Complete as atividades:
1) De acordo com a crítica sobre o filme A Pé Ele Não Vai Longe, qual ator interpreta o cartunista John Callahan?
2) Atualize o trecho da crítica sobre o filme A Pé Ele Não Vai Longe que vai de "A Pé Ele Não Vai Longe é" a "seus erros passados.", inclusive, trocando "cartunista" por "desenhista".

-------- Texto de leitura --------

A Pé Ele Não Vai Longe é uma simples, mas bem feita, biografia
Biografias que exploram questões traumáticas de seus personagens de estudo são uma constante desde muito tempo no cinema. E uma das doenças que mais faz parte de obras dentro desse estilo é a paralisia, muitas vezes por parte do corpo (ou seja, motora) e não necessariamente cerebral. O falecido cartunista John Callahan (interpretado aqui por Joaquin Phoenix) foi um desses nomes da história marcado pela sua deficiência, mas que o despertou para algo dentro de seu próprio ser: a arte de desenhar e fazer comédia. E é isso que A Pé Ele Não Vai Longe conta sobre esse homem. Desde sua problemática situação condicional, devido a uma batida de carro, até a busca por entender a si mesmo e superar seus erros passados.
O diretor Gus Van Sant (Gênio Indomável) consegue pegar uma história real – mesmo que não tão conhecida – e buscar elementos cômicos e dramáticos nesse contexto. A comédia aqui não é hilária, porém provoca diversos risos de canto de boca ao protagonista entender sua situação, tentando sempre levar ao bom humor, fato demonstrado pelo próprio no seu trabalho artístico. No campo do drama, o cineasta não chega a ir para o melodramático (um clichê frequente nesse tipo de narrativa) e tenta realizar um impressionante estudo de personagem, buscando os anseios e bizarrices mais fascinantes dessa figura. Para além disso, existe uma disposição na própria condição física desse homem, mostrando sempre suas dificuldades na vida comum, que é apresentado de maneira sólida em uma montagem logo após esse sofrer o acidente.

-------- Dados em análise --------

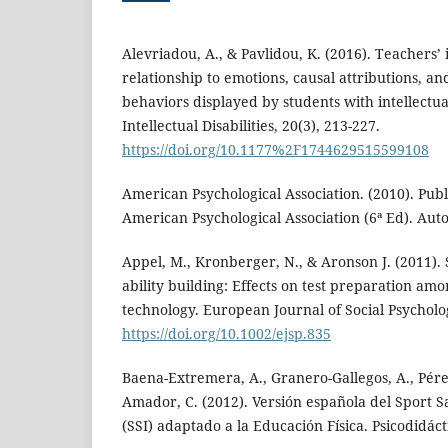
Alevriadou, A., & Pavlidou, K. (2016). Teachers’ 
relationship to emotions, causal attributions, an
behaviors displayed by students with intellectual 
Intellectual Disabilities, 20(3), 213-227.
https://doi.org/10.1177%2F1744629515599108
American Psychological Association. (2010). Pub
American Psychological Association (6ª Ed). Auto
Appel, M., Kronberger, N., & Aronson J. (2011).
ability building: Effects on test preparation a
technology. European Journal of Social Psycholog
https://doi.org/10.1002/ejsp.835
Baena-Extremera, A., Granero-Gallegos, A., Pérez
Amador, C. (2012). Versión española del Sport S
(SSI) adaptado a la Educación Física. Psicodidáct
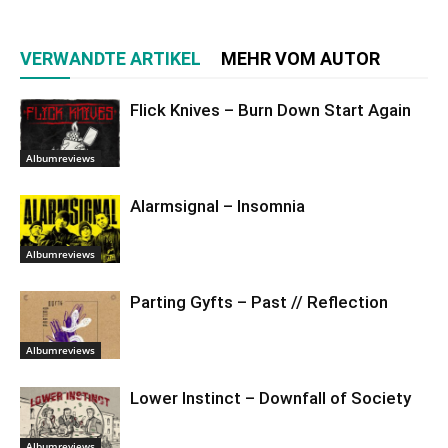
VERWANDTE ARTIKEL
MEHR VOM AUTOR
Flick Knives – Burn Down Start Again
Albumreviews
Alarmsignal – Insomnia
Albumreviews
Parting Gyfts – Past // Reflection
Albumreviews
Lower Instinct – Downfall of Society
Albumreviews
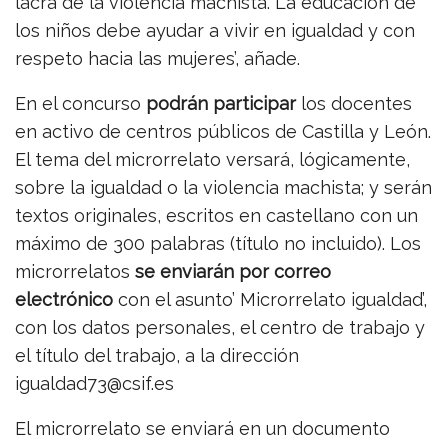
lacra de la violencia machista. La educación de
los niños debe ayudar a vivir en igualdad y con
respeto hacia las mujeres’, añade.
En el concurso
podrán participar
los docentes
en activo de centros públicos de Castilla y León.
El tema del microrrelato versará, lógicamente,
sobre la igualdad o la violencia machista; y serán
textos originales, escritos en castellano con un
máximo de 300 palabras (título no incluido). Los
microrrelatos
se enviarán por correo
electrónico
con el asunto’ Microrrelato igualdad’,
con los datos personales, el centro de trabajo y
el título del trabajo, a la dirección
igualdad73@csif.es
El microrrelato se enviará en un documento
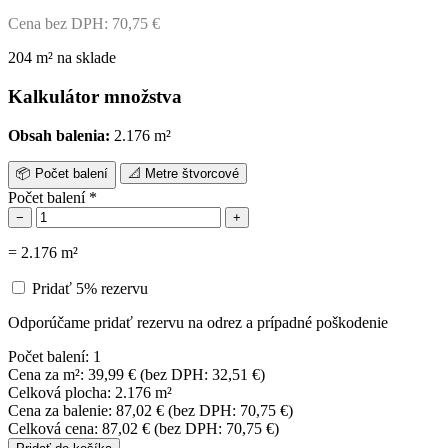
Cena bez DPH:
70,75
€
204 m² na sklade
Kalkulátor množstva
Obsah balenia:
2.176 m²
📦
Počet balení
📐
Metre štvorcové
Počet balení
*
−
+
=
2.176
m²
Pridať 5% rezervu
Odporúčame pridať rezervu na odrez a prípadné poškodenie
Počet balení:
1
Cena za m²:
39,99
€
(bez DPH:
32,51
€
)
Celková plocha:
2.176 m²
Cena za balenie:
87,02
€
(bez DPH:
70,75
€
)
Celková cena:
87,02
€
(bez DPH:
70,75
€
)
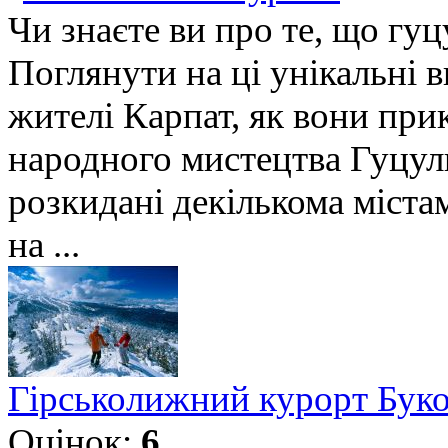
Чи знаєте ви про те, що гу
Поглянути на ці унікальні 
жителі Карпат, як вони при
народного мистецтва Гуцуль
розкидані декількома міста
на ...
Гірськолижний курорт Бук
Оцінок:
6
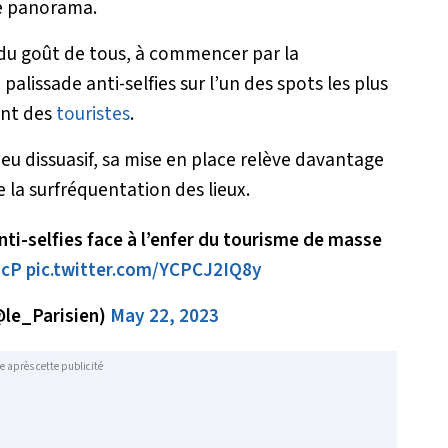
e panorama.
 du goût de tous, à commencer par la
palissade anti-selfies sur l’un des spots les plus
sant des
touristes
.
peu dissuasif, sa mise en place relève davantage
 la surfréquentation des lieux.
nti-selfies face à l’enfer du tourisme de masse
7cP
pic.twitter.com/YCPCJ2IQ8y
@le_Parisien)
May 22, 2023
e après cette publicité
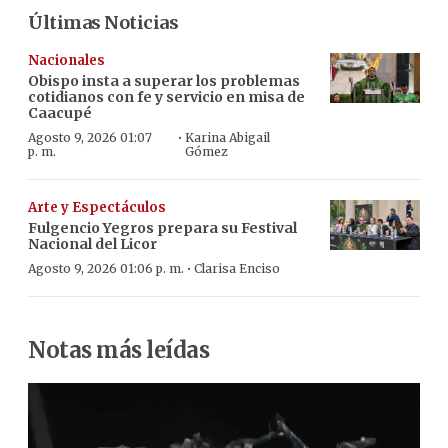
Últimas Noticias
Nacionales
Obispo insta a superar los problemas
cotidianos con fe y servicio en misa de
Caacupé
·
Agosto 9, 2026 01:07
Karina Abigail
p. m.
Gómez
Arte y Espectáculos
Fulgencio Yegros prepara su Festival
Nacional del Licor
·
Agosto 9, 2026 01:06 p. m.
Clarisa Enciso
Notas más leídas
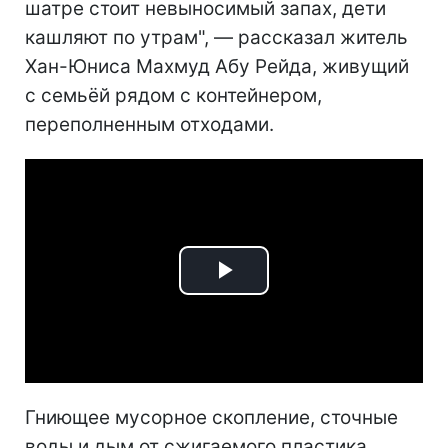
шатре стоит невыносимый запах, дети
кашляют по утрам", — рассказал житель
Хан-Юниса Махмуд Абу Рейда, живущий
с семьёй рядом с контейнером,
переполненным отходами.
Play
Video
Гниющее мусорное скопление, сточные
воды и дым от сжигаемого пластика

--------

Respostas das atividades:
1) Joaquin Phoenix.

2)
A Pé Ele Não Vai Longe é uma simples, mas bem feita, biografia
Biografias que exploram questões traumáticas de seus personagens de estudo são uma constante desde muito tempo no cinema. E uma das doenças que mais faz parte de obras dentro desse estilo é a paralisia, muitas vezes por parte do corpo (ou seja, motora) e não necessariamente cerebral. O falecido desenhista John Callahan (interpretado aqui por Joaquin Phoenix) foi um desses nomes da história marcado pela sua deficiência, mas que o despertou para algo dentro de seu próprio ser: a arte de desenhar e fazer comédia. E é isso que A Pé Ele Não Vai Longe conta sobre esse homem. Desde sua problemática situação condicional, devido a uma batida de carro, até a busca por entender a si mesmo e superar seus erros passados.